Analysis & Visualization Description

  • For analysis, we would like to know the statistics of our strategy. There are various metrics that we would like to evaluate on our result. Strategy Studio outputs three files: fills, orders, and PnL (Profit and Loss). For analysis, we would mainly focus on PnL since the net loss is what we care about the most as traders.

  • The PnL file generated is a .csv file with three columns: Strategy name, Time, and Cumulative PnL. For interpretation, we would analyze the PnL based on several metrics.

    • Maximum Profit and Loss

    • Minimum Profit and Loss

    • Net Profit and Loss

    • Cumulative Returns

    • Sharpe Ratio

    • Max Drowndown

  • For visualization, we would like to visualize the Profit and Loss against Time, as well as a comparison with the Tick data.

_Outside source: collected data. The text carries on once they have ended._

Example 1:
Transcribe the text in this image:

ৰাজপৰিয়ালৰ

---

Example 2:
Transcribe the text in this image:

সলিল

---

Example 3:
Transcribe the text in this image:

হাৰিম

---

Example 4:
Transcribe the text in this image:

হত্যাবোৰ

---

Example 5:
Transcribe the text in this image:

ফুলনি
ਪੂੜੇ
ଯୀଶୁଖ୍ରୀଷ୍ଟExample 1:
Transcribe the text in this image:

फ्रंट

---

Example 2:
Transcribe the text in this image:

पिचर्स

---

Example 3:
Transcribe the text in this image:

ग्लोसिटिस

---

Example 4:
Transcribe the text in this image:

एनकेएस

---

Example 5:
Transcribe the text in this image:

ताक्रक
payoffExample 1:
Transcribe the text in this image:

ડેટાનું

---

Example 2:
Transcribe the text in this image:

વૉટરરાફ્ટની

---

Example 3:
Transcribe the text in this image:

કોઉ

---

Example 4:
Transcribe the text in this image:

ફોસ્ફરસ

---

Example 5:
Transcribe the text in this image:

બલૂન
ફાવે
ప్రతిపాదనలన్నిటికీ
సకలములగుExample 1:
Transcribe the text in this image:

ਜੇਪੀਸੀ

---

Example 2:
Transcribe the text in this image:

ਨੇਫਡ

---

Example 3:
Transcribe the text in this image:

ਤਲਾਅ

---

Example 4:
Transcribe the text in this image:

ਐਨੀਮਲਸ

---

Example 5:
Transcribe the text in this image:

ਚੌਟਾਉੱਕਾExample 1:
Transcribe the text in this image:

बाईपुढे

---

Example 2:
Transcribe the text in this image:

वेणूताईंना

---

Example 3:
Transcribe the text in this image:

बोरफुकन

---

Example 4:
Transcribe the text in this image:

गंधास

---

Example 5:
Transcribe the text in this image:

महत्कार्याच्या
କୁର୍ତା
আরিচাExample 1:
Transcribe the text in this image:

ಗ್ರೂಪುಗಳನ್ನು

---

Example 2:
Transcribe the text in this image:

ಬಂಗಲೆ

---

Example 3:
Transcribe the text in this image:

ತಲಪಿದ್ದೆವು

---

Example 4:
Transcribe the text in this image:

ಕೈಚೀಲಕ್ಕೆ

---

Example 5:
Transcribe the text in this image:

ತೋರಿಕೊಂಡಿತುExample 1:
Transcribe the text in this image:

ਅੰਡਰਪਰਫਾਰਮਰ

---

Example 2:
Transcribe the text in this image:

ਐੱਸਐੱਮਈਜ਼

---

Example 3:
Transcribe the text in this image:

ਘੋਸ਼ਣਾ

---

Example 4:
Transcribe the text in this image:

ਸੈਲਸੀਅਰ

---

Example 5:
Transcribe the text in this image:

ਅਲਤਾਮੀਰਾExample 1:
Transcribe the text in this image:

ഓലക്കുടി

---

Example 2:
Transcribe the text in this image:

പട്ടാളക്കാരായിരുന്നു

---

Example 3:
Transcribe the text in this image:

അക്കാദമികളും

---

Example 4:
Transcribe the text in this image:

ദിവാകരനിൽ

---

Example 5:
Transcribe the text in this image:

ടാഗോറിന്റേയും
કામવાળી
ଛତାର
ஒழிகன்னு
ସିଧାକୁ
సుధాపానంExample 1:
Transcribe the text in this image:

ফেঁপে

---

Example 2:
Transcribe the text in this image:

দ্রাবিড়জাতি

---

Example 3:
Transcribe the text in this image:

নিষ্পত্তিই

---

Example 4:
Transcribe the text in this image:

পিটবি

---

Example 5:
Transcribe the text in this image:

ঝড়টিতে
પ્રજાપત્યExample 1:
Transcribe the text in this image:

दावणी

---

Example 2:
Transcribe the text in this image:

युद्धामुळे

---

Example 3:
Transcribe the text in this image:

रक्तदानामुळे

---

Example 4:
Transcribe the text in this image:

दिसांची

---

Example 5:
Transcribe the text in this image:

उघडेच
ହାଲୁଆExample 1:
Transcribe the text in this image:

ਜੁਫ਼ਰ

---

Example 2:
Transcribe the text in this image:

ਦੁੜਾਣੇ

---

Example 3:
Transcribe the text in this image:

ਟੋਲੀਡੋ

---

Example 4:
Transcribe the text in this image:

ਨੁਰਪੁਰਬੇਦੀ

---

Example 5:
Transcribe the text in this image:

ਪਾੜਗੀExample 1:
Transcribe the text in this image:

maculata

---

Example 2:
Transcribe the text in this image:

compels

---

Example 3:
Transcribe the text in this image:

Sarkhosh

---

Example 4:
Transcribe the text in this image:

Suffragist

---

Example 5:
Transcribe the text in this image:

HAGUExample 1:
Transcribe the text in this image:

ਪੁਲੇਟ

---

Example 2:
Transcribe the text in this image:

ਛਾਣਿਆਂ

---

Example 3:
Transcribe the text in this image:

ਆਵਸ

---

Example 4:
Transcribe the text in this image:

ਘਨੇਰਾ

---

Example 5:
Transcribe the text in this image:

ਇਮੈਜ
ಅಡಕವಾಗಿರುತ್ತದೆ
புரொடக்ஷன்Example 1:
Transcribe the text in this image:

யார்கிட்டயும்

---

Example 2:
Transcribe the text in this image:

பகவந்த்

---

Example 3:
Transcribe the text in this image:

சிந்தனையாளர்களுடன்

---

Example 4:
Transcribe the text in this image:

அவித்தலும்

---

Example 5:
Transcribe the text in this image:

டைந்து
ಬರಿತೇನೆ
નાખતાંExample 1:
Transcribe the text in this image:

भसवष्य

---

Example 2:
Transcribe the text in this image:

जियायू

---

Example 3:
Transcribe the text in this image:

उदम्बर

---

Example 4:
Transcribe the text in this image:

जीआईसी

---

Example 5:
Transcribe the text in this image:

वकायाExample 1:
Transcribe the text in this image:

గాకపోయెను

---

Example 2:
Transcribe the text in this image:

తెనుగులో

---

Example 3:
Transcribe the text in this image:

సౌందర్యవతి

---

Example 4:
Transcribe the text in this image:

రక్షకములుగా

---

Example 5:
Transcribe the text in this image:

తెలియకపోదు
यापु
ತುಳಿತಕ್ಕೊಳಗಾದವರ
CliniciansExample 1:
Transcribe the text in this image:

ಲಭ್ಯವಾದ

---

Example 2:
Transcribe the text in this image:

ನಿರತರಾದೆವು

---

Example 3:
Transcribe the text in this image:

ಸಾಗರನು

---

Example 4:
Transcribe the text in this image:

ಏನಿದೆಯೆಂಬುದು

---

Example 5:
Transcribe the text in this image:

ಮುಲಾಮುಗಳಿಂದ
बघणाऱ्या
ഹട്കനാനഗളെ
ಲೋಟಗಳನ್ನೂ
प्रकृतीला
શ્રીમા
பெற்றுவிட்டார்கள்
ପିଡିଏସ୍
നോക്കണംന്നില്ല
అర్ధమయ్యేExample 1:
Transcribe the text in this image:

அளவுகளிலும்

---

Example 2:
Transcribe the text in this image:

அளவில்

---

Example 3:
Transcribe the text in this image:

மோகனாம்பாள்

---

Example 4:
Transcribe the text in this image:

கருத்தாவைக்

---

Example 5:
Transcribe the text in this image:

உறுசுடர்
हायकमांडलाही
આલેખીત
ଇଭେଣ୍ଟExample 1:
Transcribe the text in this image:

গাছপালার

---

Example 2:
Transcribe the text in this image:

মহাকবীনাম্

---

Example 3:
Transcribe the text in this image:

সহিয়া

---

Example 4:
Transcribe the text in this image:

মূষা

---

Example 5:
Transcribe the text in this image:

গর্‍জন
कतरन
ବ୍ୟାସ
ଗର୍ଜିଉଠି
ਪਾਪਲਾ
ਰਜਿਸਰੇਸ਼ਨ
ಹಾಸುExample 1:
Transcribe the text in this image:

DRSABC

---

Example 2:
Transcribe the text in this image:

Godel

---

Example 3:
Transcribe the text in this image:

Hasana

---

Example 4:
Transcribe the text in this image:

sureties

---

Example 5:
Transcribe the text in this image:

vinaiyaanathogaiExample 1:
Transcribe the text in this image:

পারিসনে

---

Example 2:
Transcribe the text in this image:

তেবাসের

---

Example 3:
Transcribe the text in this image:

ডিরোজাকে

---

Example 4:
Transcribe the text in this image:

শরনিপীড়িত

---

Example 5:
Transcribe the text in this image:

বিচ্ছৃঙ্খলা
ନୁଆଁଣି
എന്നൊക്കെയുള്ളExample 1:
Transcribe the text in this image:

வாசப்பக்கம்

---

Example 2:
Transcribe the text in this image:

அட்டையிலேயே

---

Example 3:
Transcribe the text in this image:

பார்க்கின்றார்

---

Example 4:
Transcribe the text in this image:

Analysis & Visualization Usage

  • Direct to analysis directory (cd ./analysis)
  • cd ./analysis
  • python3 main.py would run visualization by using the latest three files (Fill, Order, and PnL). This will generate figures and store in ./figs/ directory.
  • There is also an interactive version by runing python3 main.py -i and follows the promot.
    • Interactive mode would ask you to add strategy by entering the
      • Name of the strategy
      • ID of the strategy output if the strategy is ran multiple times
      • Ticks of the strategy, or the symbol, for example:SPY
    • When we enter no for adding strategy, the interactive mode would also outputs the measurement table with each strategy statistics as a column

Evaluation & Goal:

  • Clarity & understandability
    • Document process and week meetings
    • Codes are readable and follow google code styles standard
    • Proper use of pull requests
  • Data
    • Can generate usable data
    • Runtime is reasonable
  • Strategy
    • Strategy can run
    • Strategy outperforms holding the ticker
    • Strategy outperforms ExampleStrategy
  • Interpretation & Visualization
    • Produce human readable report from raw csv
    • Graphs are clear and understandable